→ **WORK TO BE COMPLETED**
Reproduce, character for character, the lines of the listing from the one containing "Your app stack, connected" through the end of the listing, both included.

++++ TASK INPUT ++++

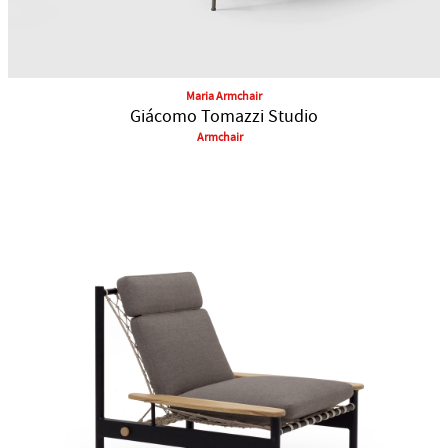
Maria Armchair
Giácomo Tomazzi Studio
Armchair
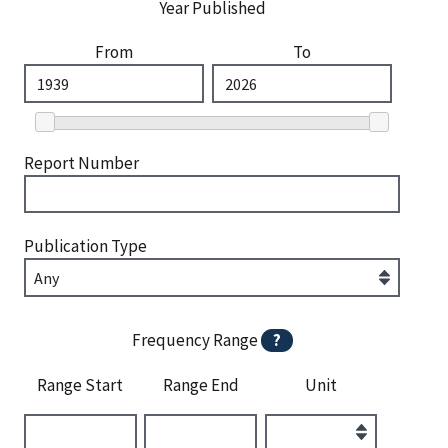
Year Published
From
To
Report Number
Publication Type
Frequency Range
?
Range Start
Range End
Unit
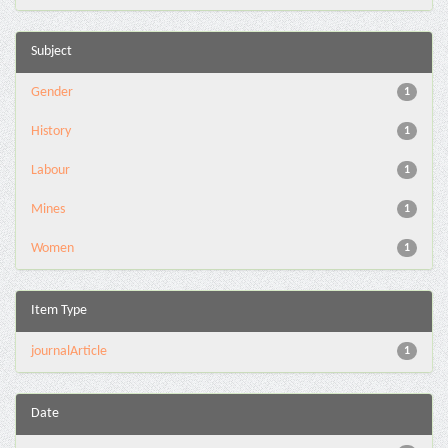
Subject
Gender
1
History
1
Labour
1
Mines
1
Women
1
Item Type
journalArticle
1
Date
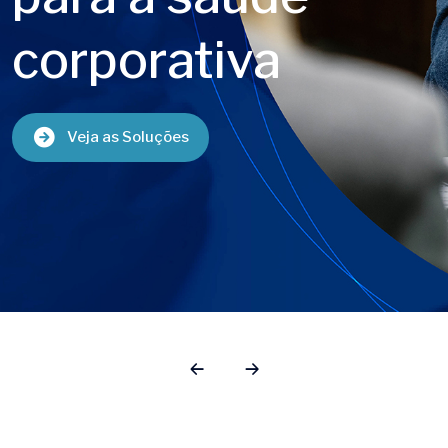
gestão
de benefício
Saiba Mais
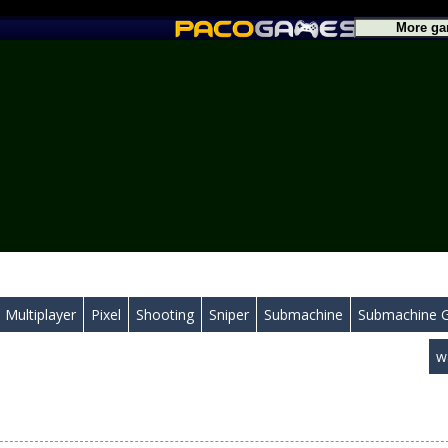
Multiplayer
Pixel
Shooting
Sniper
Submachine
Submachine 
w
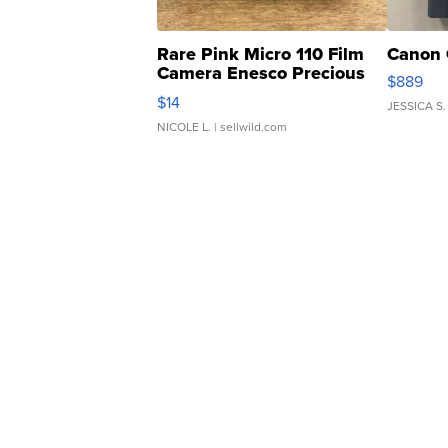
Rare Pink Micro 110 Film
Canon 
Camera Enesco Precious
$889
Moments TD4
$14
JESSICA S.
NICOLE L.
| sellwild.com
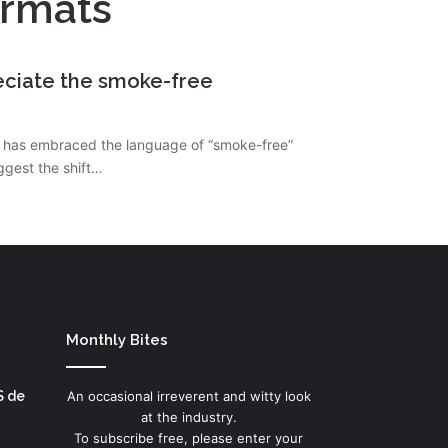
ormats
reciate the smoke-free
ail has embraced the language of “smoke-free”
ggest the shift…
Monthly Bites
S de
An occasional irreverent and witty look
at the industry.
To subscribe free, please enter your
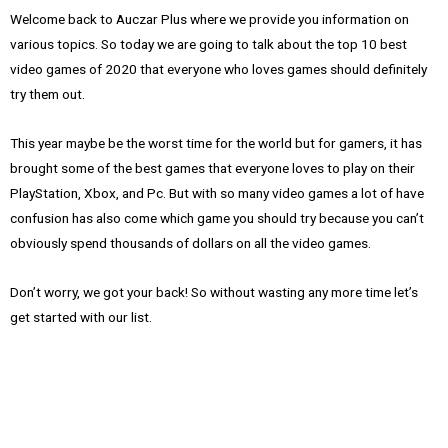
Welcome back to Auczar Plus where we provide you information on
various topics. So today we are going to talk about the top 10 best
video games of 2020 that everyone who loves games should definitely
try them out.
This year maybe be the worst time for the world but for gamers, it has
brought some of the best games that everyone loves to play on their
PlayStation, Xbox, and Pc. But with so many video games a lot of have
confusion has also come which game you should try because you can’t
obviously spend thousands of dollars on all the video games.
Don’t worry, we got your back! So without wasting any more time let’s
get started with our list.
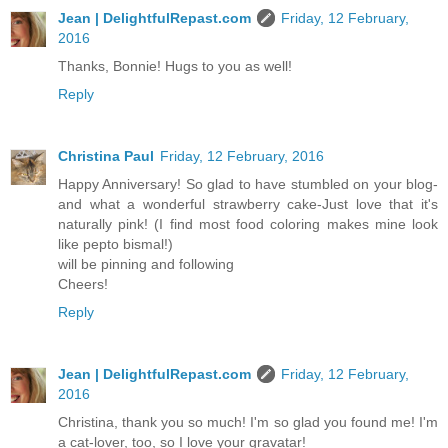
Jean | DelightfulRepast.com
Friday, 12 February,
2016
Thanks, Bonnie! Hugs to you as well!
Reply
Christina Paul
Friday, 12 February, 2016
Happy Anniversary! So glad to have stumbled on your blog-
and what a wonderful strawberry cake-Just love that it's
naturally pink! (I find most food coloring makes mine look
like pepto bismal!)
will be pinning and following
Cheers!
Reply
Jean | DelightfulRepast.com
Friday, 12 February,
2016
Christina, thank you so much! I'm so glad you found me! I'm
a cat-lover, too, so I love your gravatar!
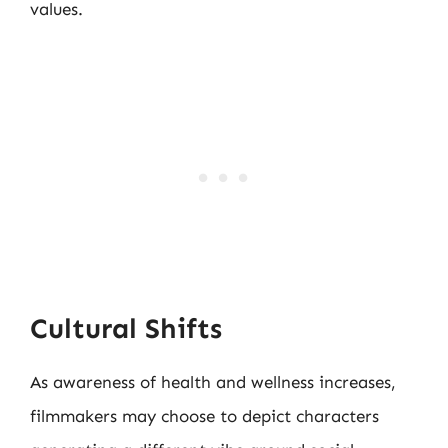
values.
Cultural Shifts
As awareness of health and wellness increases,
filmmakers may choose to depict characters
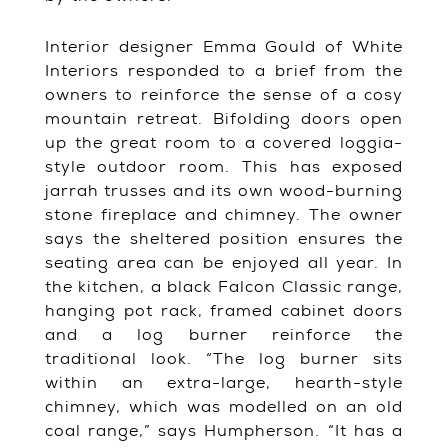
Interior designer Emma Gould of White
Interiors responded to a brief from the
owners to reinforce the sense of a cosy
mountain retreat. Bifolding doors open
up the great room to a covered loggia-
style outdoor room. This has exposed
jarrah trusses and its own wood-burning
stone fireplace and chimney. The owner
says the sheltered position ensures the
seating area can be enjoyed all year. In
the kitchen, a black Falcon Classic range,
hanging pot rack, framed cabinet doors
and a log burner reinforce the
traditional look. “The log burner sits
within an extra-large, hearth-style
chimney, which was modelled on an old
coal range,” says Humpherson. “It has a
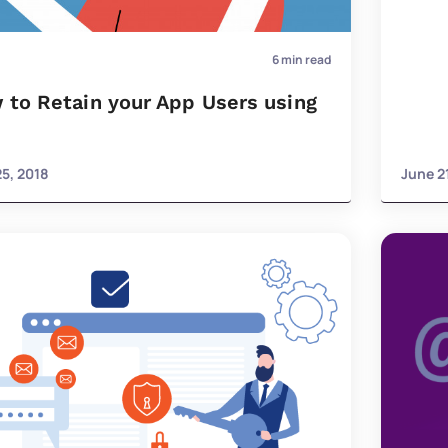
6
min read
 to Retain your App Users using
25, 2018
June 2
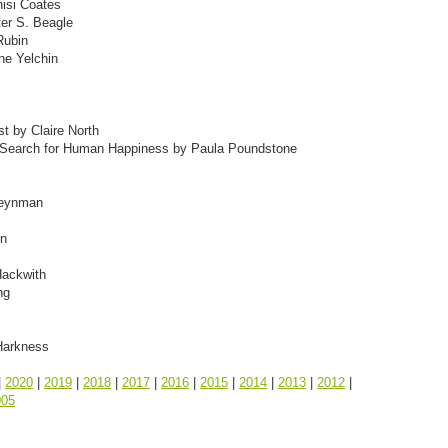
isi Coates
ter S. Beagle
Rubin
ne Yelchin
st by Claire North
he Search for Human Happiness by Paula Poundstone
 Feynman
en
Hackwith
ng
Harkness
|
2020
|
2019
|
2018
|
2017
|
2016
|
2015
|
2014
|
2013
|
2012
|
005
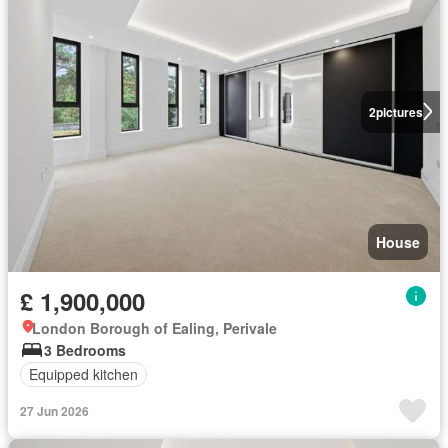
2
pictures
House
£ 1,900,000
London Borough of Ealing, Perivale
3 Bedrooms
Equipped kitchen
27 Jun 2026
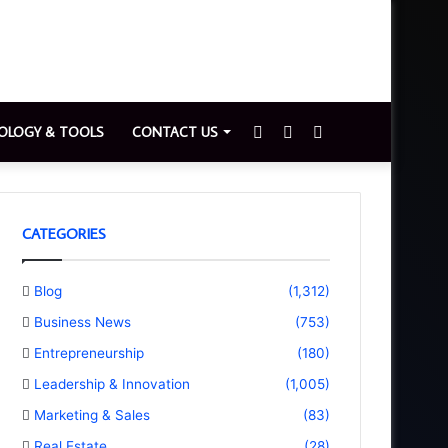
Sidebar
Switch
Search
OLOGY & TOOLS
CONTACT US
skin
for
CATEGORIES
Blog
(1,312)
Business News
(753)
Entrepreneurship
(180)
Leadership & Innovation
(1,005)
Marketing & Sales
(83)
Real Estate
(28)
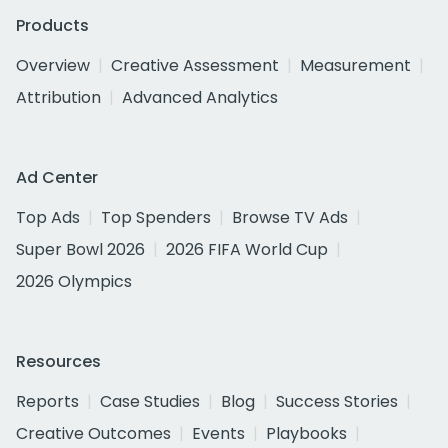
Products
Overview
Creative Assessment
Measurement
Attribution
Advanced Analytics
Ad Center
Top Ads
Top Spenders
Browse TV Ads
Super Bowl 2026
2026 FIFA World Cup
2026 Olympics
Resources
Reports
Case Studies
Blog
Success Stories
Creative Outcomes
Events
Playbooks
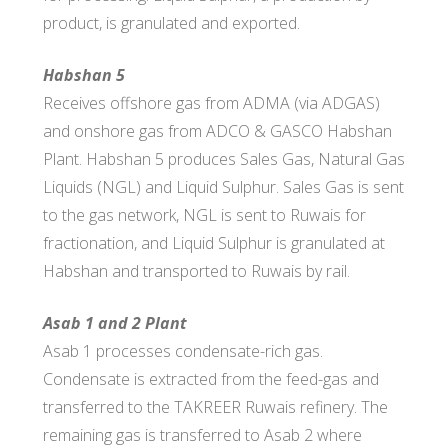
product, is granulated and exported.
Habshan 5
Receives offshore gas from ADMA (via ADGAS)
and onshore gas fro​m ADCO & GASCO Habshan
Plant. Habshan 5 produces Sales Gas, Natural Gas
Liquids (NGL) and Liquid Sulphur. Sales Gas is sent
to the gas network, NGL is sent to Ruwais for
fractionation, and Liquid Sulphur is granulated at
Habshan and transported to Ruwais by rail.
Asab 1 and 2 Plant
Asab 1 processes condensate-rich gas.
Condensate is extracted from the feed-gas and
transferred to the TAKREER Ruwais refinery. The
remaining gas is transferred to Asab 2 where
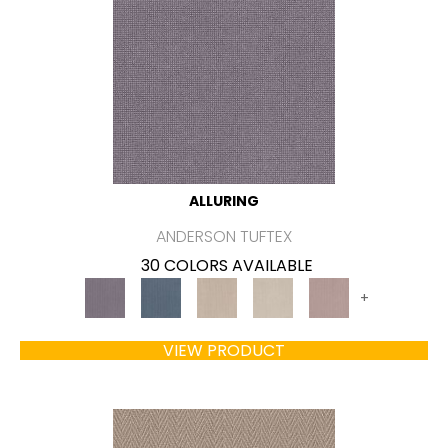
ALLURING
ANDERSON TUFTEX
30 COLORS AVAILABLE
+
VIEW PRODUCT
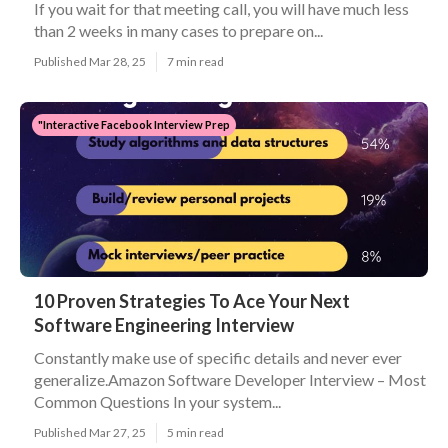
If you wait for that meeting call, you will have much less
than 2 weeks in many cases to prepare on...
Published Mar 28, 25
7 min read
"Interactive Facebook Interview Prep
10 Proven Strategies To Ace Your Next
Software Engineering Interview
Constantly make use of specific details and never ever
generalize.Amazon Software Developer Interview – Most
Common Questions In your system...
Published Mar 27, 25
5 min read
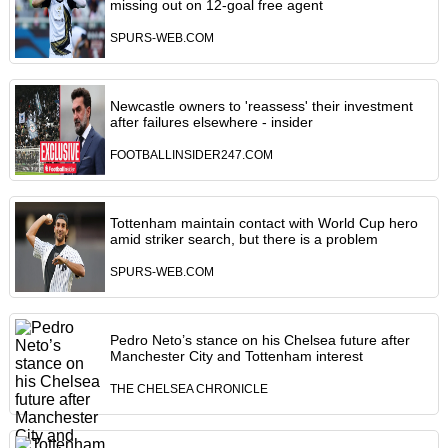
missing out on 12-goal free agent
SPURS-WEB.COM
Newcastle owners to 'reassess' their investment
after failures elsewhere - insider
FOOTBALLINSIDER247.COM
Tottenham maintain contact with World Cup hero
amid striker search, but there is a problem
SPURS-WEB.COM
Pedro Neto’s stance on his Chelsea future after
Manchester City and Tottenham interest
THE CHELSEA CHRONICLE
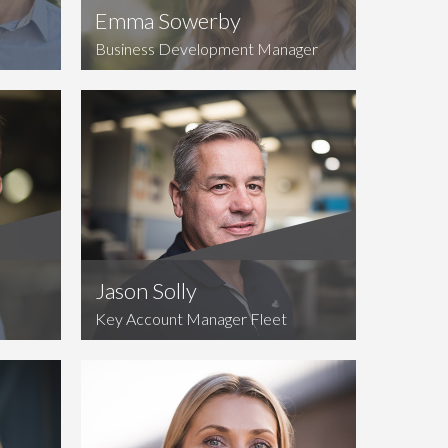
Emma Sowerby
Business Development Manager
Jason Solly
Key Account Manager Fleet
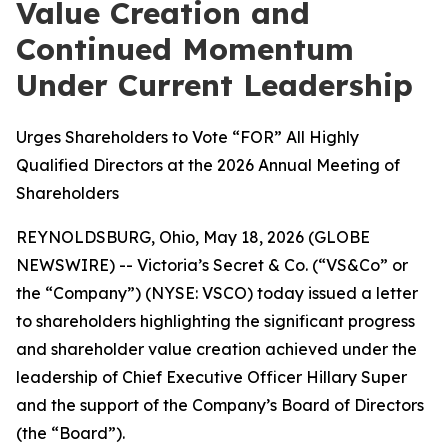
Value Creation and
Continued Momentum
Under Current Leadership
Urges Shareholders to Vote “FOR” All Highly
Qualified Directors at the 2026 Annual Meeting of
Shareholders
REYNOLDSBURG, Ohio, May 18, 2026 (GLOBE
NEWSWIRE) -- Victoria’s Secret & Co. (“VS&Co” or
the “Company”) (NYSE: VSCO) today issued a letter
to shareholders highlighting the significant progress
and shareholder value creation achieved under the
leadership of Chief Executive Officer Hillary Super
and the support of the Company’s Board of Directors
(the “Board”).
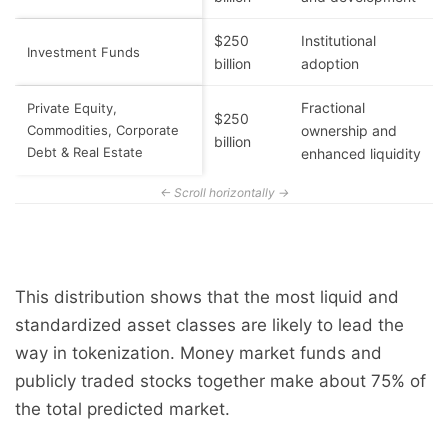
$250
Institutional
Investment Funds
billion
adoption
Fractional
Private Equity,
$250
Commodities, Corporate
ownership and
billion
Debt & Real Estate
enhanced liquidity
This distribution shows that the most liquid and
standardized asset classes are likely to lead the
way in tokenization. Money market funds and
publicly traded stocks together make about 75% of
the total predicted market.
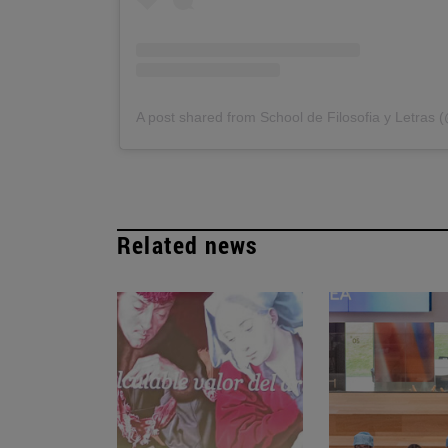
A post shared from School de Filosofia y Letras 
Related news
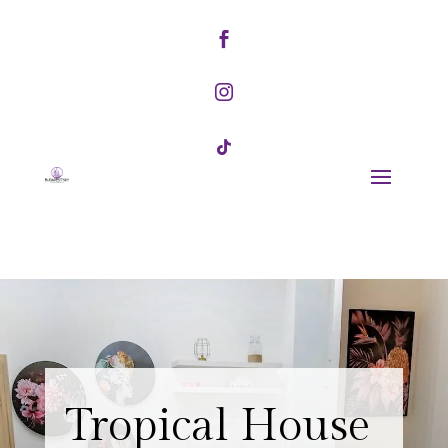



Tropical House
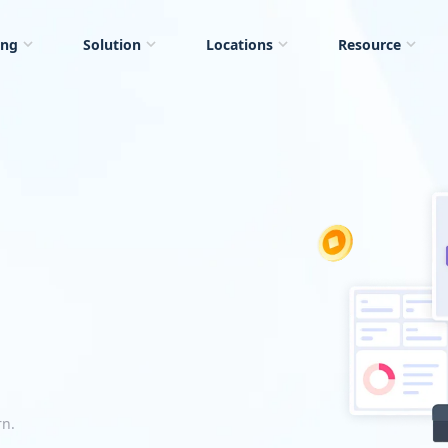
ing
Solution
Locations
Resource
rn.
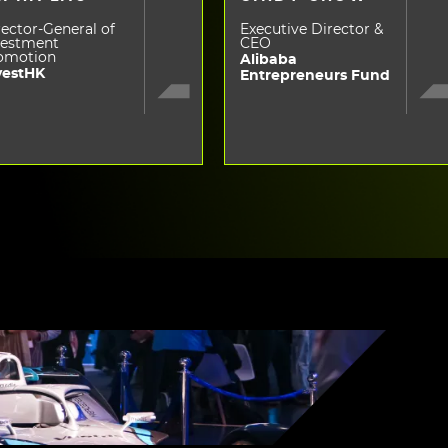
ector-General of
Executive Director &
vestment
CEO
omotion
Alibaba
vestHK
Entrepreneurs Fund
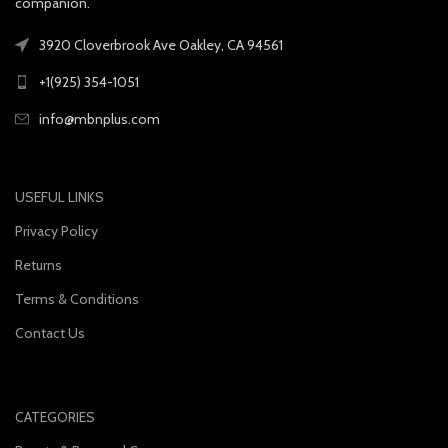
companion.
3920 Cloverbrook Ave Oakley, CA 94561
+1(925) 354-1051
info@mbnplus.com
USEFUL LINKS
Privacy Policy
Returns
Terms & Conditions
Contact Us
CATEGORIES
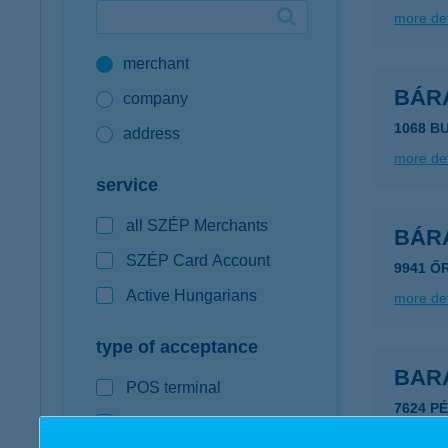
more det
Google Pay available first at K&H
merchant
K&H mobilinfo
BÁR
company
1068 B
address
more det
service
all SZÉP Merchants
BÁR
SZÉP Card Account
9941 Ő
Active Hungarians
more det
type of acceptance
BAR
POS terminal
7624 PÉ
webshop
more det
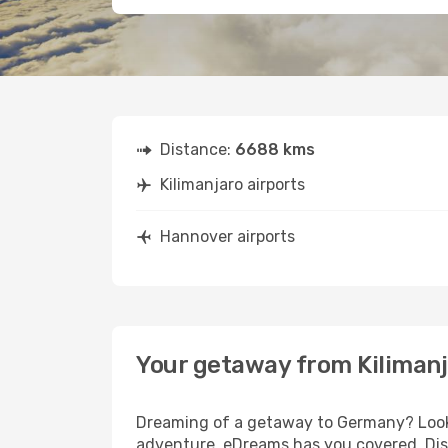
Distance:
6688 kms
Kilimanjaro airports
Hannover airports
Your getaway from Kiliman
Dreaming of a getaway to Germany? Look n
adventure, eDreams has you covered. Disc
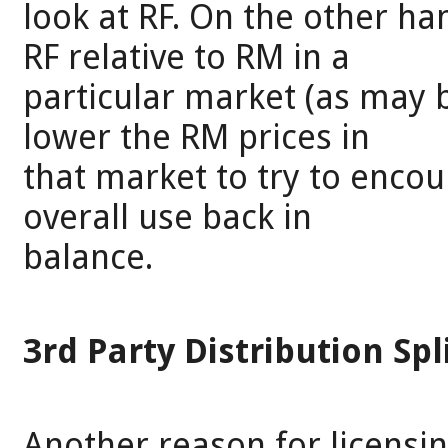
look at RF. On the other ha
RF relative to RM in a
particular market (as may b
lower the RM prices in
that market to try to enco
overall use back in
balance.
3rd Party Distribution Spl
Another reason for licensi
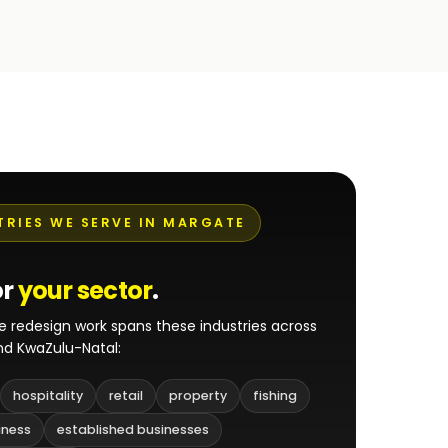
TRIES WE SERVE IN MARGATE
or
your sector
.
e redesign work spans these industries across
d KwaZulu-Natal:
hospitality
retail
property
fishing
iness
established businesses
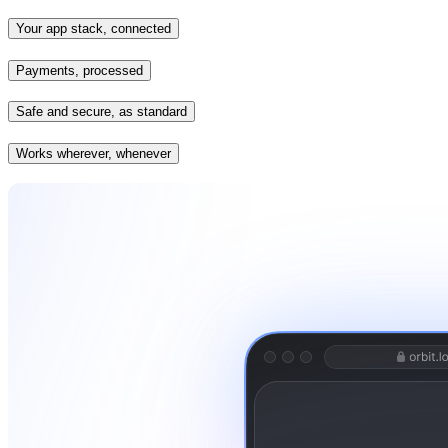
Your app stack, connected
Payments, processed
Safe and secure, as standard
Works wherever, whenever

++++

→ **ANSWER TO THIS EXERCISE**
Your app stack, connected
Payments, processed
Safe and secure, as standard
Works wherever, whenever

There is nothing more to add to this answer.